NVIDIA invested through NVentures - this is a company that runs on GPU infrastructure, and TwelveLabs represents a major customer for serious compute. Databricks and Snowflake invested strategically: their businesses run on enterprise data pipelines, and video is increasingly part of those pipelines. Databricks explicitly integrated TwelveLabs into its data intelligence platform.
SK Telecom's participation signals APAC expansion with a trusted carrier partner. HubSpot Ventures signals interest in video-powered sales and marketing intelligence. And In-Q-Tel means TwelveLabs has a pathway into federal agencies without the usual procurement friction - they're already positioned as a trusted supplier to the national security apparatus.
New Enterprise Associates, Index Ventures, and Radical Ventures round out a list of mainstream institutional backers who see this as a foundational AI infrastructure play, not a niche vertical tool.
"When the CIA's VC arm, the GPU company, the data platform duopoly, and the Squid Game director are all in your cap table - you've either built something genuinely important, or you've thrown the most interesting dinner party in venture history."
- Reading the TwelveLabs investor listMission and Why It Matters
The mission is deceptively simple: make video as searchable as text.
The implications are not simple at all. If video becomes fully queryable - if you can ask "find every instance where safety protocol wasn't followed" or "show me all clips where this product is visible in the background" - entire industries change. News archives become navigable research databases. Security footage becomes actionable intelligence. Training data for AI becomes scalable. Corporate video libraries stop being storage costs and start being knowledge assets.
TwelveLabs positions its models as the infrastructure layer for this shift - the same way AWS is infrastructure for web applications, or Stripe is infrastructure for payments. They're not building the end applications; they're building the platform those applications run on. The TWLV-I evaluation framework, published at NeurIPS 2024, is part of this strategy: establishing the benchmarks for video understanding makes TwelveLabs the reference point others get measured against.
The competition includes Google, Meta, and OpenAI, all of which have video understanding capabilities bundled into larger multimodal systems. The TwelveLabs argument - and it's a solid one - is that video-native specialization beats video-adjacent generalization. A model trained specifically to understand the temporal dynamics of video, the relationship between audio and image, and the semantics of motion will outperform a model that handles video as one task among dozens.
Coming Full Circle
Back in that government data center, the machine has finished its work.

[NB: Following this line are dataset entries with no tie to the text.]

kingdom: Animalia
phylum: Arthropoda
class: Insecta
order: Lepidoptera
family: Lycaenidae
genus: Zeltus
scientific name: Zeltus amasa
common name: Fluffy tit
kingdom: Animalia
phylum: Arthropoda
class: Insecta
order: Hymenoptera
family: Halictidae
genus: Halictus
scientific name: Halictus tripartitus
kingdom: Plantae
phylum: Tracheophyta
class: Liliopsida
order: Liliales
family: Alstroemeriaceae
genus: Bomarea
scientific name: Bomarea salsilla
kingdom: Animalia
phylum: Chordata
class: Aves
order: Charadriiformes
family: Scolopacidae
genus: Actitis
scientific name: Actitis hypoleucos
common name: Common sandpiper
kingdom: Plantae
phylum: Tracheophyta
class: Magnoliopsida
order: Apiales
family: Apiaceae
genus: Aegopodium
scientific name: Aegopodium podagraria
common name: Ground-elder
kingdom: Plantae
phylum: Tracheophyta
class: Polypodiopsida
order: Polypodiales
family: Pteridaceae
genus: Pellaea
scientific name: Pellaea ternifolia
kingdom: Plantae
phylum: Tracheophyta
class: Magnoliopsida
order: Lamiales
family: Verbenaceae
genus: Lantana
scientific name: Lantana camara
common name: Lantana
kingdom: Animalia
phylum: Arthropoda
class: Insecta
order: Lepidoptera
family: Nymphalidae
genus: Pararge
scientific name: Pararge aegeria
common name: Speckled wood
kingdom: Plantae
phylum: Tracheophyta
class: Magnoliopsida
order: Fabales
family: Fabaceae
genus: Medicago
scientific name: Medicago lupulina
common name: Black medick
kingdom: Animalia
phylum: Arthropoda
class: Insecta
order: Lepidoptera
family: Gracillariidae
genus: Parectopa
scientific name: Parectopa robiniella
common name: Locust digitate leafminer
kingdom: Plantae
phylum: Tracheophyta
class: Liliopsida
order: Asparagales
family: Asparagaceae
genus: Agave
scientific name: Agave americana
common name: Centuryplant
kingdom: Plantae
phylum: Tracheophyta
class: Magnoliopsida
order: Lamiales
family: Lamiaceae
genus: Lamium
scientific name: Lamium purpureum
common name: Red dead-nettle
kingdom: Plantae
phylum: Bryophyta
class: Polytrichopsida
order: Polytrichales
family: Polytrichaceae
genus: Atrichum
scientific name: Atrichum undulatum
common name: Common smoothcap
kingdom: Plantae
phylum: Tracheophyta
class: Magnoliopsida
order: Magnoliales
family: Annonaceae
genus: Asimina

Two million hours of footage. Indexed, searchable, queryable by natural language. The analysts who used to spend weeks manually reviewing footage can now ask questions and get answers in seconds. The evidence that would have taken months to locate is a keyword search away.
That's the difference TwelveLabs is making - not in a press release sense, but in a practical, measurable, operational sense. The world generates more video than any human workforce could ever process. TwelveLabs built the machine that can.
The company is four years old, has 170 people, and has raised $110 million. It's on its third-generation models, has Marengo running on Amazon Bedrock, and Pegasus producing structured video intelligence at enterprise scale. The Squid Game guy put money in. So did NVIDIA. So did the US intelligence community.
That's not a coincidence. That's a signal.